Wer mit 25 monatlich 200 € in einen Welt-ETF anlegt und 40 Jahre durchhält, hat bei 6 % Jahresrendite zur Rente knapp 400.000 €. Wer erst mit 35 startet, hat bei gleicher Sparrate nur 200.000 € – die Hälfte. Der Zeitfaktor ist die wichtigste Stellschraube.
Drei Säulen verstehen
Erste Säule: Gesetzliche Rente – Pflicht für Angestellte, aber meist nicht ausreichend. Zweite Säule: Betriebliche Altersvorsorge (bAV) – vom Arbeitgeber bezuschusst, lohnt sich fast immer. Dritte Säule: Private Altersvorsorge – Riester, Rürup oder ETF-Sparplan. Wir empfehlen für die meisten den ETF-Sparplan als flexibelste und renditestärkste Form.

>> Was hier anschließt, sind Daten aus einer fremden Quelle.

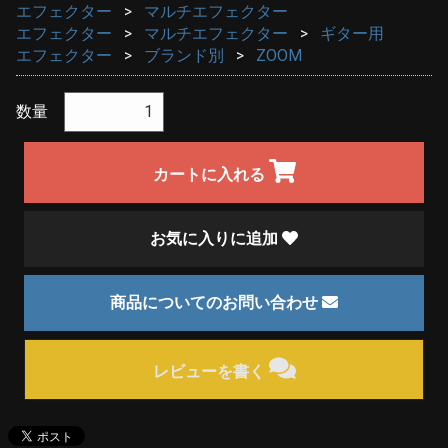
エフェクター
マルチエフェクター
エフェクター
マルチエフェクター
ギター用
エフェクター
ブランド別
ZOOM
数量
カートに入れる
お気に入りに追加
商品についてのお問い合わせ
レビューを書く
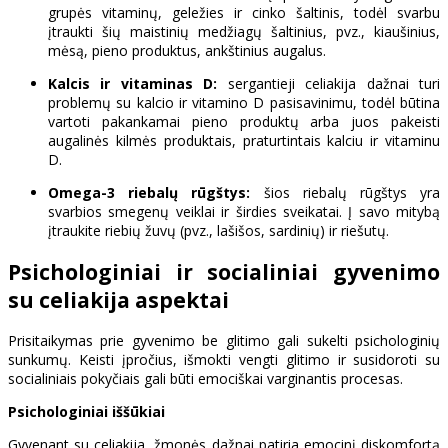
grupės vitaminų, geležies ir cinko šaltinis, todėl svarbu
įtraukti šių maistinių medžiagų šaltinius, pvz., kiaušinius,
mėsą, pieno produktus, ankštinius augalus.
Kalcis ir vitaminas D:
sergantieji celiakija dažnai turi
problemų su kalcio ir vitamino D pasisavinimu, todėl būtina
vartoti pakankamai pieno produktų arba juos pakeisti
augalinės kilmės produktais, praturtintais kalciu ir vitaminu
D.
Omega-3 riebalų rūgštys:
šios riebalų rūgštys yra
svarbios smegenų veiklai ir širdies sveikatai. Į savo mitybą
įtraukite riebių žuvų (pvz., lašišos, sardinių) ir riešutų.
Psichologiniai ir socialiniai gyvenimo
su celiakija aspektai
Prisitaikymas prie gyvenimo be glitimo gali sukelti psichologinių
sunkumų. Keisti įpročius, išmokti vengti glitimo ir susidoroti su
socialiniais pokyčiais gali būti emociškai varginantis procesas.
Psichologiniai iššūkiai
Gyvenant su celiakija, žmonės dažnai patiria emocinį diskomfortą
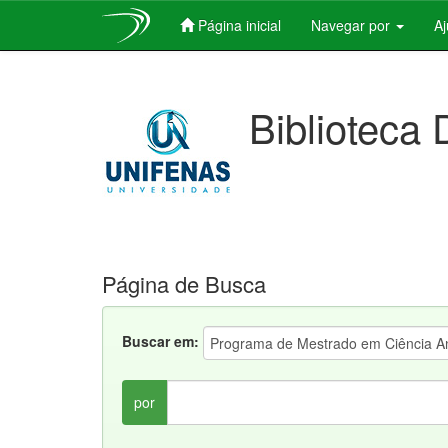
Página inicial
Navegar por
A
Skip
navigation
Biblioteca 
Página de Busca
Buscar em:
por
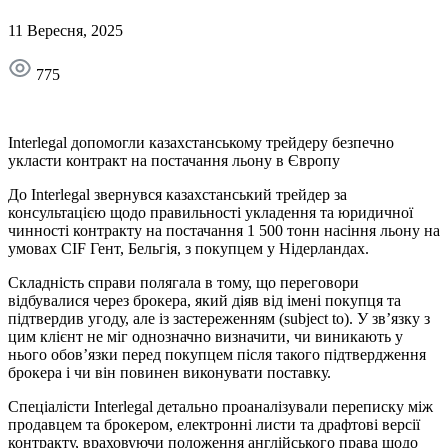
11 Вересня, 2025
775
Interlegal допомогли казахстанському трейдеру безпечно
укласти контракт на постачання льону в Європу
До Interlegal звернувся казахстанський трейдер за
консультацією щодо правильності укладення та юридичної
чинності контракту на постачання 1 500 тонн насіння льону на
умовах CIF Гент, Бельгія, з покупцем у Нідерландах.
Складність справи полягала в тому, що переговори
відбувалися через брокера, який діяв від імені покупця та
підтвердив угоду, але із застереженням (subject to). У зв’язку з
цим клієнт не міг однозначно визначити, чи виникають у
нього обов’язки перед покупцем після такого підтвердження
брокера і чи він повинен виконувати поставку.
Спеціалісти Interlegal детально проаналізували переписку між
продавцем та брокером, електронні листи та драфтові версії
контракту, враховуючи положення англійського права щодо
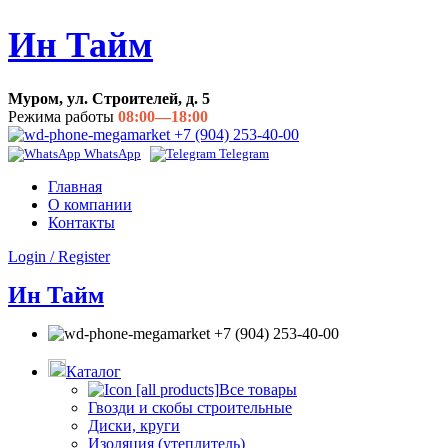
Ин Тайм
Муром, ул. Строителей, д. 5
Режима работы
08:00—18:00
+7 (904) 253-40-00
WhatsApp
Telegram
Главная
О компании
Контакты
Login / Register
Ин Тайм
+7 (904) 253-40-00
Каталог
Все товары
Гвозди и скобы строительные
Диски, круги
Изоляция (утеплитель)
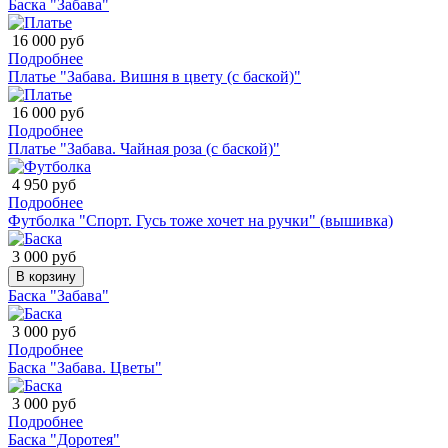
Баска "Забава"
16 000 руб
Подробнее
Платье "Забава. Вишня в цвету (с баской)"
16 000 руб
Подробнее
Платье "Забава. Чайная роза (с баской)"
4 950 руб
Подробнее
Футболка "Спорт. Гусь тоже хочет на ручки" (вышивка)
3 000 руб
В корзину
Баска "Забава"
3 000 руб
Подробнее
Баска "Забава. Цветы"
3 000 руб
Подробнее
Баска "Доротея"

Versicherungen im Berufseinstieg
Berufsunfähigkeitsversicherung: oberste Priorität. Wer berufsunfähig wird, verliert sein Einkommen – das ist das größte unkalkulierbare Risiko. Beiträge sind in jungen Jahren günstig, im Schadensfall werden 50–80 % des Nettoeinkommens als Rente gezahlt. Haftpflichtversicherung: Pflicht. Krankenversicherung: gesetzlich oder privat – bei Privat-Wahl gut überlegen.
Konkreter Start mit 25
Schritt 1: bAV beim Arbeitgeber abfragen – wenn er bezuschusst, mitnehmen. Schritt 2: ETF-Sparplan einrichten (200–400 € monatlich in einen Welt-ETF). Schritt 3: Berufsunfähigkeitsversicherung abschließen, solange Sie gesund sind. Schritt 4: Notgroschen aufbauen (3–6 Monatsausgaben aufs Tagesgeld).